Kirsten Havig - Research Specialist

Kirsten Havig


Kirsten Havig, Research Specialist

The Children & Family Research Center
School of Social Work, University of Illinois
1010 W. Nevada, Suite 2080
Urbana, IL 61801

(307) 761-9707
khavig@illinois.edu

Educational/Professional Background
Kirsten Havig comes to the CFRC from her position as Associate Professor of Social Work at the University of Wyoming, bringing a wealth of practice experience as well as her scholarly background to the Center. After receiving her MSW degree at the University of South Carolina, her social work practice involved work in the family court as a deputy juvenile officer and investigator, in youth residential care, and in the child advocacy center setting doing everything from clinical therapy to policy advocacy. With those experiences as a foundation, Kirsten made the leap into academia, receiving her Ph.D. in 2010 from the University of Missouri with a dissertation focused on social worker strategies for the promotion of social and economic justice in practice. From 2009-2011 she served as Title VI-E Child Welfare Clinical Professor with the University of Missouri School of Social Work, providing both university teaching as well as training and support for the state. Kirsten was then appointed to the faculty of the Division of Social Work in the College of Health Sciences at UW in 2016 as Assistant Professor and was later promoted to a tenured position as Associate Professor.

Research/Practice Interests
Dr. Havig’s teaching and research have focused on trauma, resilience, and posttraumatic growth; social welfare policy and practice; the sexual trafficking and commercial sexual exploitation of children; and child welfare training and evaluation. She is thrilled to have the opportunity to engage child and family-related research in Illinois and to contribute to the work of the CFRC. Originally from Columbia, Missouri, Kirsten looks forward to being back in the Midwest and hopes to get involved in local Champaign-Urbana and University communities. She and her dogs can be found frequently in the garden, undertaking creative home improvement projects, and spending time enjoying nature.

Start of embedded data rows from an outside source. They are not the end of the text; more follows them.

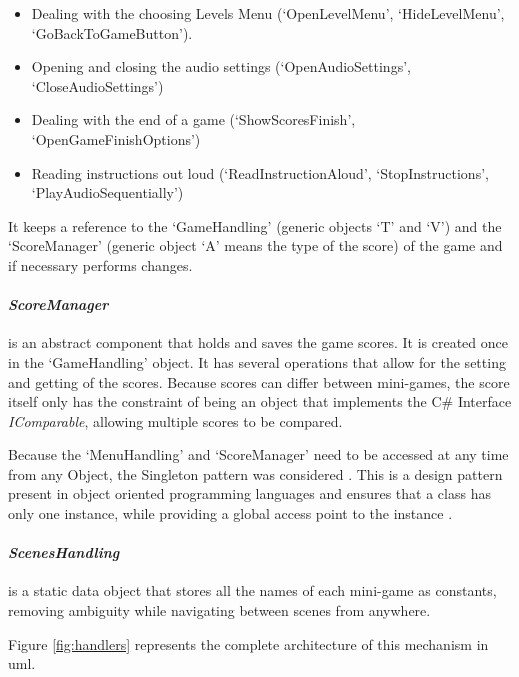 \begin{itemize}
    \item Dealing with the choosing Levels Menu (`OpenLevelMenu', `HideLevelMenu', `GoBackToGameButton').
    \item Opening and closing the audio settings (`OpenAudioSettings', `CloseAudioSettings')
    \item Dealing with the end of a game (`ShowScoresFinish', `OpenGameFinishOptions')
    \item Reading instructions out loud (`ReadInstructionAloud', `StopInstructions', `PlayAudioSequentially')
\end{itemize}

It keeps a reference to the `GameHandling' (generic objects `T' and `V') and the `ScoreManager' (generic object `A' means the type of the score) of the game and if necessary performs changes.\\

\paragraph{\textit{ScoreManager}} is an abstract component that holds and saves the game scores. It is created once in the `GameHandling' object. It has several operations that allow for the setting and getting of the scores. Because scores can differ between mini-games, the score itself only has the constraint of being an object that implements the C\# Interface \textit{IComparable}, allowing multiple scores to be compared.

Because the `MenuHandling' and `ScoreManager' need to be accessed at any time from any Object, the Singleton pattern was considered \cite{singleton}. This is a design pattern present in object oriented programming languages and ensures that a class has only one instance, while providing a global access point to the instance \cite{gamma1994design}.

\paragraph{\textit{ScenesHandling}} is a static data object that stores all the names of each mini-game as constants, removing ambiguity while navigating between scenes from anywhere.

Figure \ref{fig:handlers} represents the complete architecture of this mechanism in \gls{uml}.

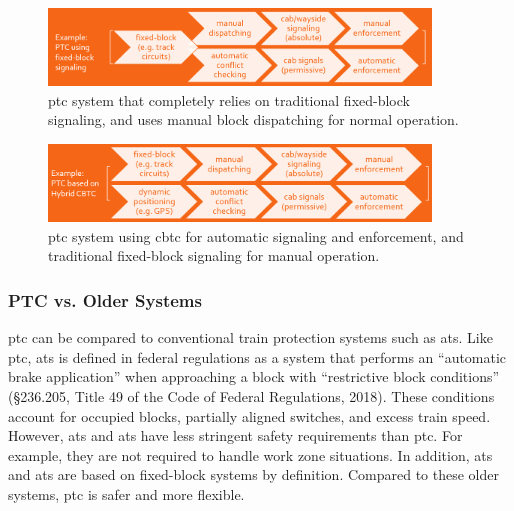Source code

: \documentclass[11pt, titlepage]{article}
\begin{document}
\begin{figure}[ht]
    \begin{center}
        \includegraphics[width=4in]{FixedBlockPTC.png}
        \captionsetup{justification=centering}
        \caption[PTC with fixed-block signaling]{\gls{ptc} system that completely
        relies on traditional fixed-block signaling, and uses manual block dispatching
        for normal operation.}
    \end{center}
\end{figure}

\begin{figure}[ht]
    \begin{center}
        \includegraphics[width=4in]{PTCHybridCBTC.png}
        \captionsetup{justification=centering}
        \caption[PTC with hybrid CBTC]{\gls{ptc} system using \gls{cbtc} for automatic
        signaling and enforcement, and traditional fixed-block signaling for manual
        operation.}
        \label{PTCHybridCBTC}
    \end{center}
\end{figure}

\subsubsection{PTC vs. Older Systems}

\gls{ptc} can be compared to conventional train protection systems such as
\gls{ats}. Like \gls{ptc}, \gls{ats} is defined in federal regulations
as a system that performs an ``automatic brake application'' when approaching a
block with ``restrictive block conditions'' (§236.205, Title 49 of the Code of
Federal Regulations, 2018). These conditions account for occupied blocks, partially
aligned switches, and excess train speed. However, \gls{ats} and \gls{ats} have
less stringent safety requirements than \gls{ptc}. For example, they are not
required to handle work zone situations. In addition, \gls{ats} and \gls{ats} are
based on fixed-block systems by definition. Compared to these older systems,
\gls{ptc} is safer and more flexible.
\end{document}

Sep 2021 / Report / Simulation Training Evaluation    
 

FY2021 Program Evaluation of the Child Protection Training Academy for New DCFS Investigators

Ted Cross, Yu-Ling Chiu, Shufen Wang, Laura Lee, Steve Tran, and Kirsten Havig

In FY2021, the Children and Family Research Center’s (CFRC) evaluation team again used multiple sub-studies to examine the implementation and outcomes of simulation training for new child protection investigators in the Illinois Department of Children and Family Service. This is an important time historically to study simulation training because of the effect of COVID-19 on trainees, their work and the training itself. Chapter 1 summarizes CTPA’s implementation in 2021: adapting to the COVID-19 pandemic through virtual methods, training supervisors in problem-based learning, and re-formatting investigator training. Chapter 2 presents results from the Daily Experience of Simulation Training (DEST) measure. The measure was designed to examine change in trainees’ confidence over the course of simulation training. This is an important time to assess DEST results, because of changes in simulation training during FY2021, as discussed in the Introduction. Chapter 3 offers updated results from a post-training satisfaction survey. The chapter reports trainees’ satisfaction ratings for simulation training over this time period. It also provides qualitative results from the analysis of open-ended items in the post-training satisfaction survey. Chapter 4 examines whether simulation training is related to employee turnover. Using two different analytic methods, it asks whether investigators trained using simulation training have stayed in their jobs longer than investigators who were not provided simulation training. Chapter 5 examines the relationship of simulation training to child safety. We compared sim-trained and non-sim-trained investigators on the likelihood that children in their investigations were involved in re-reports to DCFS. The last chapter provides the conclusion of this year’s evaluation and recommendations for improving the program.